Benjamin Kimpioka

Personal information
- Full name: Benjamin Mbunga Kimpioka
- Date of birth: 21 February 2000 (age 26)
- Place of birth: Uppsala, Sweden
- Height: 1.83 m (6 ft 0 in)
- Position: Forward

Team information
- Current team: Asteras Tripolis
- Number: 75

Youth career
- 0000–2011: Knivsta IK
- 2012–2016: IK Sirius
- 2016–2018: Sunderland

Senior career*
- Years: Team / Apps / (Gls)
- 2018–2022: Sunderland / 10 / (2)
- 2021: → Torquay United (loan) / 8 / (0)
- 2021: → Southend United (loan) / 2 / (0)
- 2022–2024: AIK / 16 / (1)
- 2023: → Luzern (loan) / 6 / (1)
- 2024–2025: St Johnstone / 43 / (9)
- 2025–2026: Sivasspor / 19 / (1)
- 2026: Tondela / 10 / (0)
- 2026–: Asteras Tripolis / 3 / (0)

International career^{‡}
- 2017–2018: Sweden U19 / 10 / (0)
- 2019–2022: Sweden U21 / 11 / (2)

= Benjamin Kimpioka =

Swedish footballer

Benjamin Mbunga Kimpioka (born 21 February 2000) is a Swedish professional footballer who plays as a forward for Super League Greece club Asteras Tripolis. He is able to play as a winger or striker.

==Career==

=== Sunderland ===
Kimpioka signed for Sunderland from Swedish side IK Sirius as an academy player on 1 July 2016. He made his first team debut for Sunderland as a substitute in an EFL Trophy tie against Stoke City U21s on 4 September 2018. He made his league debut on 2 October 2018 in an EFL League One match against Peterborough United, coming on in the 92nd minute for Jerome Sinclair. He scored just 123 seconds into his third appearance; an EFL Trophy victory over Carlisle United on 10 October 2018. Kimpioka scored his first league goal on 23 November 2019, a 90th-minute equaliser, in a 1–1 home draw against Coventry.

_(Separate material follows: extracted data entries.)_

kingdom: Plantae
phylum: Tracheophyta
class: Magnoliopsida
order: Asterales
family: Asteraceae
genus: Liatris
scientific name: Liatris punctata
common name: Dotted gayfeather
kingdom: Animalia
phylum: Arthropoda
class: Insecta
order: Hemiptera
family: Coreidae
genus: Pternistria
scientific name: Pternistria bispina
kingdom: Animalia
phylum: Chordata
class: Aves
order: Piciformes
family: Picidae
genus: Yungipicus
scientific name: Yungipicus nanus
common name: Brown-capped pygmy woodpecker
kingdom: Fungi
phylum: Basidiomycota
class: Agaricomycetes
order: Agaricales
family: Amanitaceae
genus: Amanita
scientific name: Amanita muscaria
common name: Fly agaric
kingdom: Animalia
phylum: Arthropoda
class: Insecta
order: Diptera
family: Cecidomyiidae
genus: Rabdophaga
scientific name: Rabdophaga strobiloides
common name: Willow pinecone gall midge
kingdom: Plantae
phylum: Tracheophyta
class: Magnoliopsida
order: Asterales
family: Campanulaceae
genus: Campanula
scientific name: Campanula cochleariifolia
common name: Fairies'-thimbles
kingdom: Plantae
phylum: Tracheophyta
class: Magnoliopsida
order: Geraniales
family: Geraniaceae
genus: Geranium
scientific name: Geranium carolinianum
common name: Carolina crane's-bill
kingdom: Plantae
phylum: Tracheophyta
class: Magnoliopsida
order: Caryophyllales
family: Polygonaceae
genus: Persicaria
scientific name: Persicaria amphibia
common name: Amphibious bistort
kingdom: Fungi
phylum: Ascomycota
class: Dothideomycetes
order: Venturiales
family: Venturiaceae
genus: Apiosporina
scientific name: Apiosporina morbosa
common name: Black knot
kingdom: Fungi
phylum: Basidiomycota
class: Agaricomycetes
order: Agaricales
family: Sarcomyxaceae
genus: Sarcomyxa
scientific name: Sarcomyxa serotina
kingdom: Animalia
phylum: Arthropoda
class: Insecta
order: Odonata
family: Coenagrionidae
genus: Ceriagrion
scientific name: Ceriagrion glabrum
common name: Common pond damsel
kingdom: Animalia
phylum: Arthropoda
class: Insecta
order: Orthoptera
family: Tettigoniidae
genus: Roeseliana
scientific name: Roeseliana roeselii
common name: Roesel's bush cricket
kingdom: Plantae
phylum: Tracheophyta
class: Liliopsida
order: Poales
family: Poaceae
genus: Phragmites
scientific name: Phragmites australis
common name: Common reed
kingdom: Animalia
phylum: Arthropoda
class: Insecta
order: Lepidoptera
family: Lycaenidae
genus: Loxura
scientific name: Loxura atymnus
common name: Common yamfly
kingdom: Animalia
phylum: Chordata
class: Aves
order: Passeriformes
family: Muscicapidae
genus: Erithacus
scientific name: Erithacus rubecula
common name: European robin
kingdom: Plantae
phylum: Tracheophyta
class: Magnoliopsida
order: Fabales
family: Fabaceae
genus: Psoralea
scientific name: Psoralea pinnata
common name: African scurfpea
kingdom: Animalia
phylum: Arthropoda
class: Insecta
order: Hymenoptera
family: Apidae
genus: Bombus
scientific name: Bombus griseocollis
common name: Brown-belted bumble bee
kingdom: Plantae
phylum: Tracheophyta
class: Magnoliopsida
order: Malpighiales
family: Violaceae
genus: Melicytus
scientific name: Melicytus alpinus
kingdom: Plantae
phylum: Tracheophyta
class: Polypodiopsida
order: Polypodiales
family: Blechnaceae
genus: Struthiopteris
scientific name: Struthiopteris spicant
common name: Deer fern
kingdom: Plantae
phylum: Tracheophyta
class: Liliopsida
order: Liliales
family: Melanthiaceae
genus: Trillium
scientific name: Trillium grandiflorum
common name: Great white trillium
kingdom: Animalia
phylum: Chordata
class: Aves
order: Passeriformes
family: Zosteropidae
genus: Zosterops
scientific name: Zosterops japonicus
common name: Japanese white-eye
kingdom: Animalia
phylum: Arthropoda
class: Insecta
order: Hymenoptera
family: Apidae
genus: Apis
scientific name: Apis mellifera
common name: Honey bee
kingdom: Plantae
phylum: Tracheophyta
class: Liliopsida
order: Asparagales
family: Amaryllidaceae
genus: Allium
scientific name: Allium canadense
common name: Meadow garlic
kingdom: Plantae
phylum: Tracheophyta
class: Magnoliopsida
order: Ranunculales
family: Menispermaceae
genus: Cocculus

After a brief period away from the club, Kimpioka agreed a new 1-year deal with an option of a further year.

=== Torquay United ===
On 27 March 2021, Kimpioka joined National League side Torquay United on loan for the remainder of the 2020–21 season.

=== AIK ===
On 31 March 2022, Kimpioka joined Allsvenskan side AIK for an undisclosed fee.

=== Luzern ===
On 23 January 2023, Kimpioka moved to Luzern in Switzerland on loan with an option to buy.

=== St Johnstone ===
On 2 January 2024, Kimpioka joined Scottish side St Johnstone for an undisclosed fee. He scored his first goal for the club in a 1–0 victory away to Ross County in the Scottish Premiership on 3 February 2024.

==Personal life==
Born in Sweden, Kimpioka is of Congolese and Angolan descent.